O que vi nessas vidas? O intenso sofrimento, a intensa luta e as tantas conquistas. Pequenas, grandes conquistas que tinha o privilégio de ajudar a construir enquanto fisioterapeuta. Todas essas pessoas ensinaram-me de diferentes modos, que com saúde ou doente; com o olhar posto numa vida longa, ou numa vida curta o que conta em qualquer uma das situações são as pessoas. As pessoas que amamos, que amámos, que nos ajudam a superar os vários momentos difíceis, que queremos e nos querem bem. 

O que aprendi com essas vidas? O poder do amor. Quantas vidas conheci, quantas histórias me contaram, arrependimentos, angústias, alegrias. De tudo o que ouvi, sei com muita clareza que no fim da vida nos arrependemos: do que não se amou; do que se deixou de fazer pelo valor do dinheiro; quando o “ter” se elevou na vida pessoal em vez do “ser” e do “estar com quem se ama”.
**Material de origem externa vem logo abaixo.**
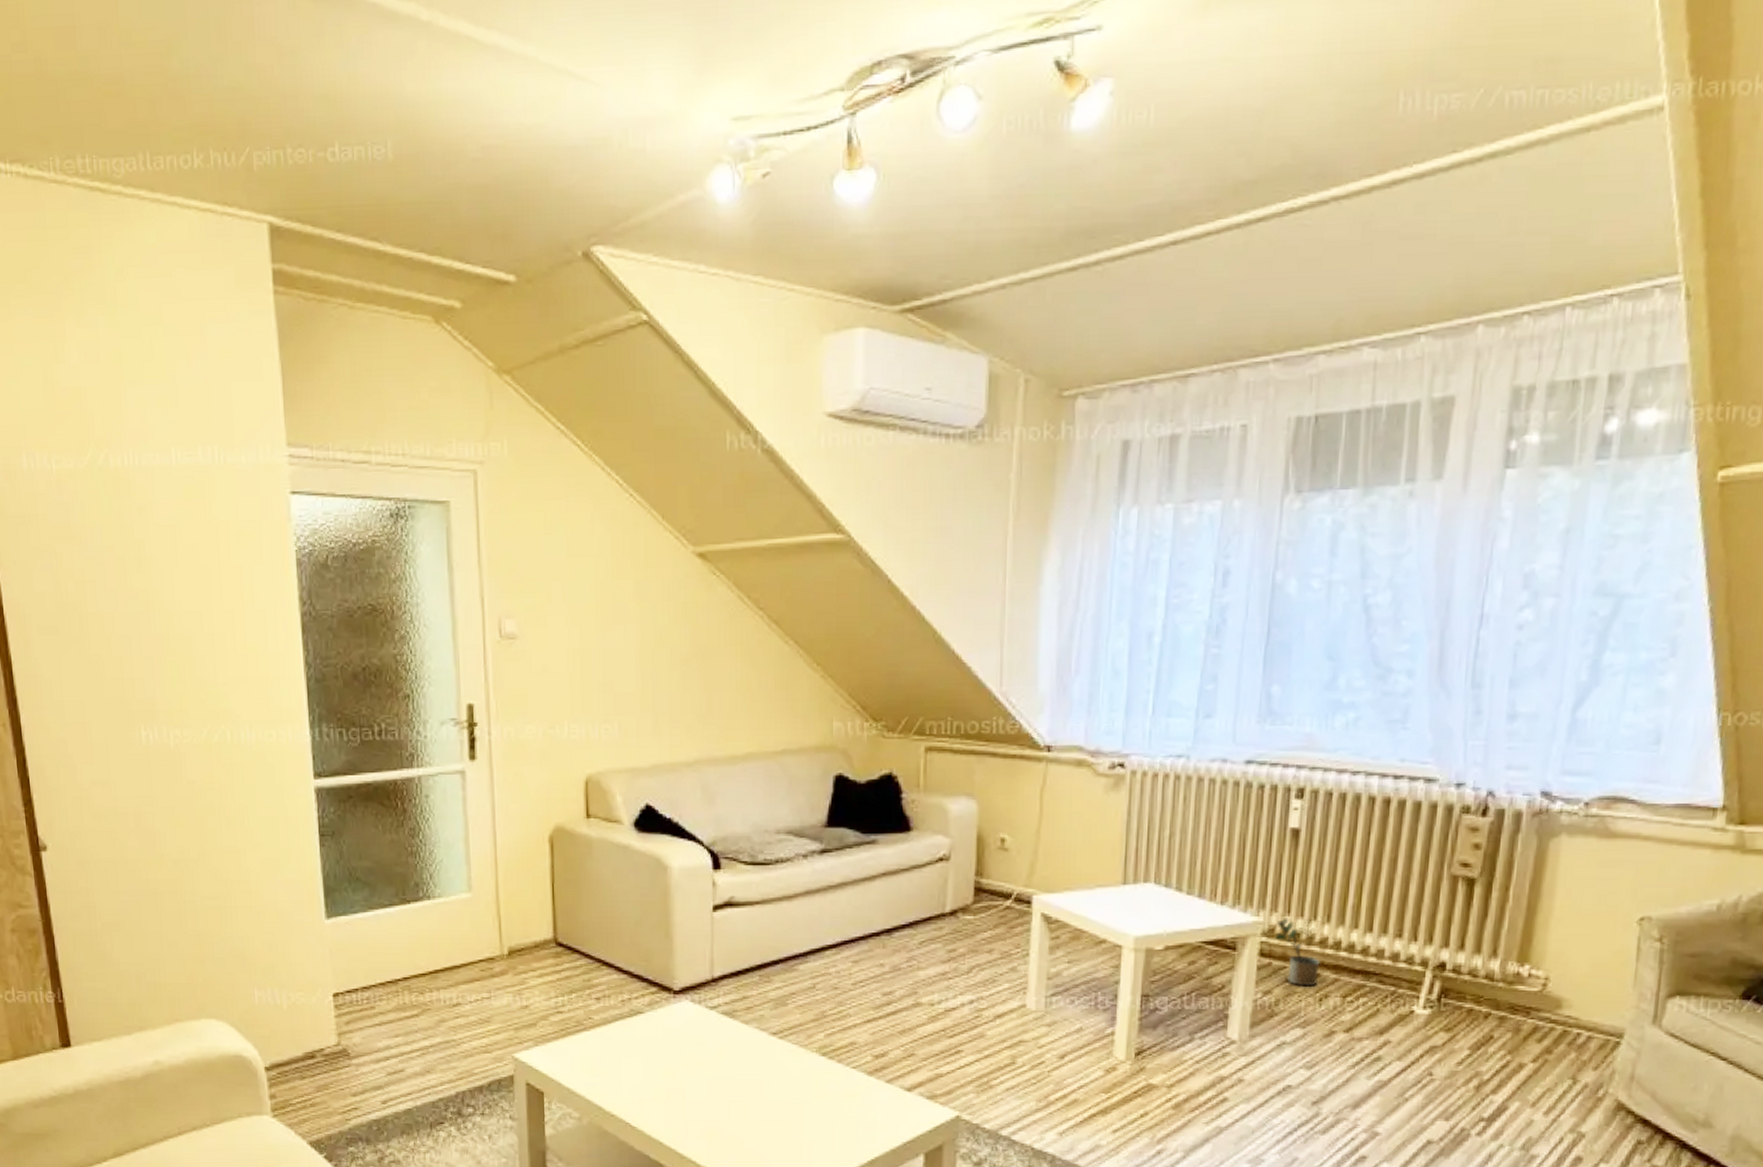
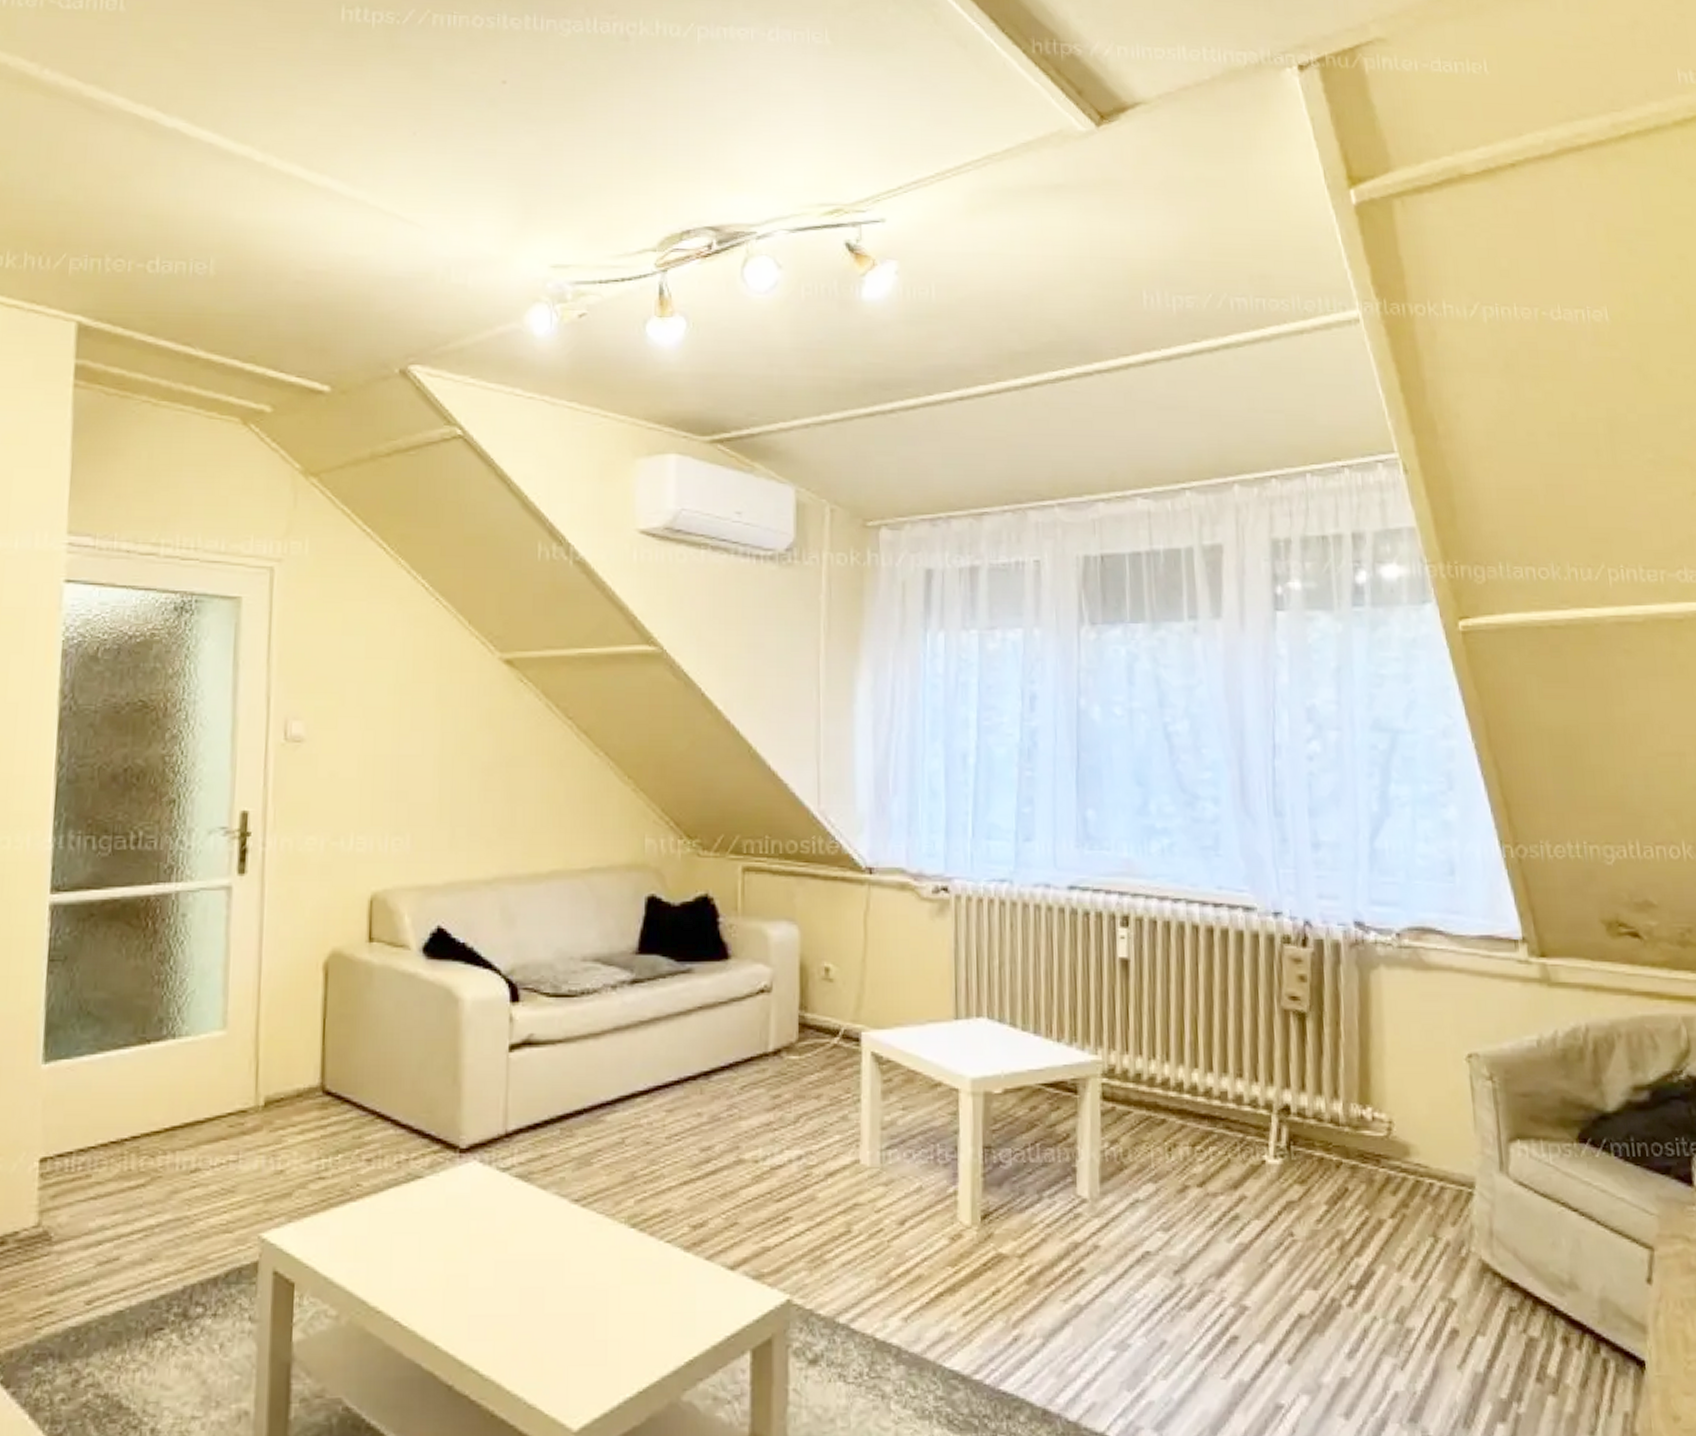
potted plant: present [1274,918,1320,987] -> none [1115,1056,1165,1134]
Ninguém em todos esses anos quis morrer, quis separar-se dos que amava para aliviar o sofrimento, se todas essas pessoas que conheci pudessem gritar diziam-nos que o que vale na vida é: o amor. E isso dá-lhe dignidade até ao ultimo suspiro, até ao ultimo momento. Morrer é tão natural como nascer. Por vezes, o percurso é curto, outras é longo e penoso, mas encurtar esse percurso em nada melhora a dignidade de quem adoeceu, apenas pode poupar uns tostões mas não a nossa consciência!

Como mulher, mãe e profissional de saúde, não posso e não quero uma mão que trata os doentes e como oferta tem um “alívio do sofrimento”. Se um dia for eu a doente quero uma mão que segura a minha no sofrimento. Isso sim é cuidar, o resto é demagogia! 

“Cuidar é um dom. Continue sempre com esse dom.” -  Foram as únicas palavras que um dia um filho de uma querida doente terminal - que até hoje recordo o seu sorriso – me disse após a morte da sua mãe após longos anos de sofrimento.

Se cuidar é um dom … o que há de mais humano que cuidar? 

Helena Atalaia
Mestre em Fisioterapia
Especialidade Envelhecimento pela
Escola Superior de Saúde do Alcoitão.